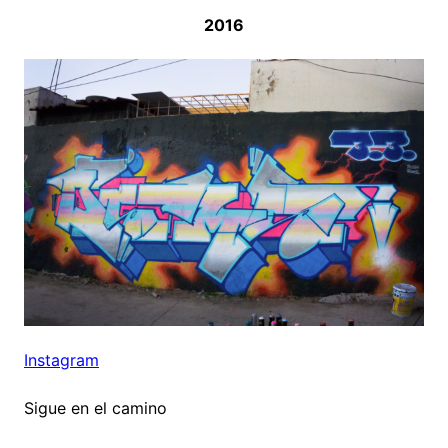
2016
Instagram
Sigue en el camino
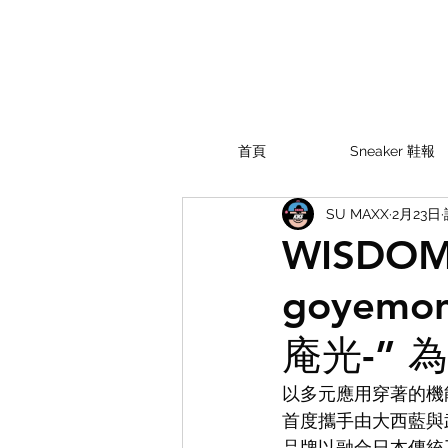
首頁
Sneaker 鞋報
SU MAXX
2月23日
WISD
goyem
庵光-” 
以多元應用穿著的機能
首度攜手由大西藍與武
品牌以融合日本傳統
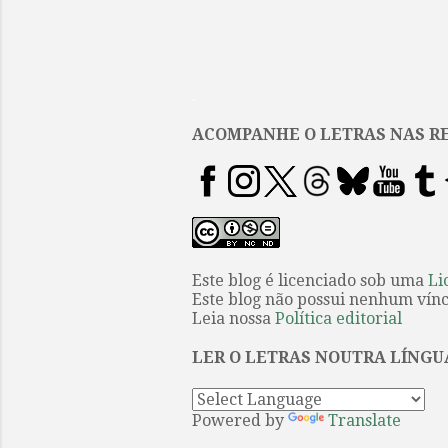
.
ACOMPANHE O LETRAS NAS RE
Este blog é licenciado sob uma
Li
Este blog não possui nenhum víncu
Leia nossa
Política editorial
LER O LETRAS NOUTRA LÍNGU
Powered by
Translate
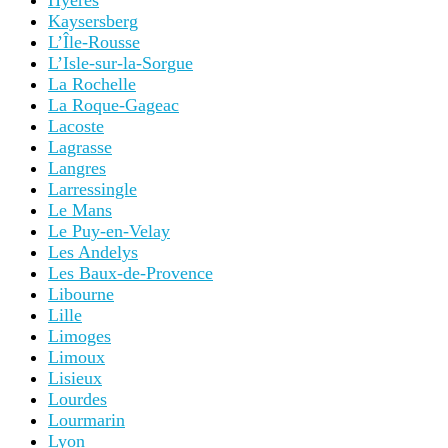
Hyères
Kaysersberg
L’Île-Rousse
L’Isle-sur-la-Sorgue
La Rochelle
La Roque-Gageac
Lacoste
Lagrasse
Langres
Larressingle
Le Mans
Le Puy-en-Velay
Les Andelys
Les Baux-de-Provence
Libourne
Lille
Limoges
Limoux
Lisieux
Lourdes
Lourmarin
Lyon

**Problem**
Please give all of the material again, exactly, without the images.

**Written reply**
2016
Instagram
Sigue en el camino
首頁
Sneaker 鞋報
SU MAXX
2月23日
WISD
goyem
庵光-” 
以多元應用穿著的機能
首度攜手由大西藍與武
品牌以融合日本傳統
.
ACOMPANHE O LETRAS NAS RE
Este blog é licenciado sob uma
Li
Este blog não possui nenhum víncu
Leia nossa
Política editorial
LER O LETRAS NOUTRA LÍNGU
Powered by
Translate
Hyères
Kaysersberg
L’Île-Rousse
L’Isle-sur-la-Sorgue
La Rochelle
La Roque-Gageac
Lacoste
Lagrasse
Langres
Larressingle
Le Mans
Le Puy-en-Velay
Les Andelys
Les Baux-de-Provence
Libourne
Lille
Limoges
Limoux
Lisieux
Lourdes
Lourmarin
Lyon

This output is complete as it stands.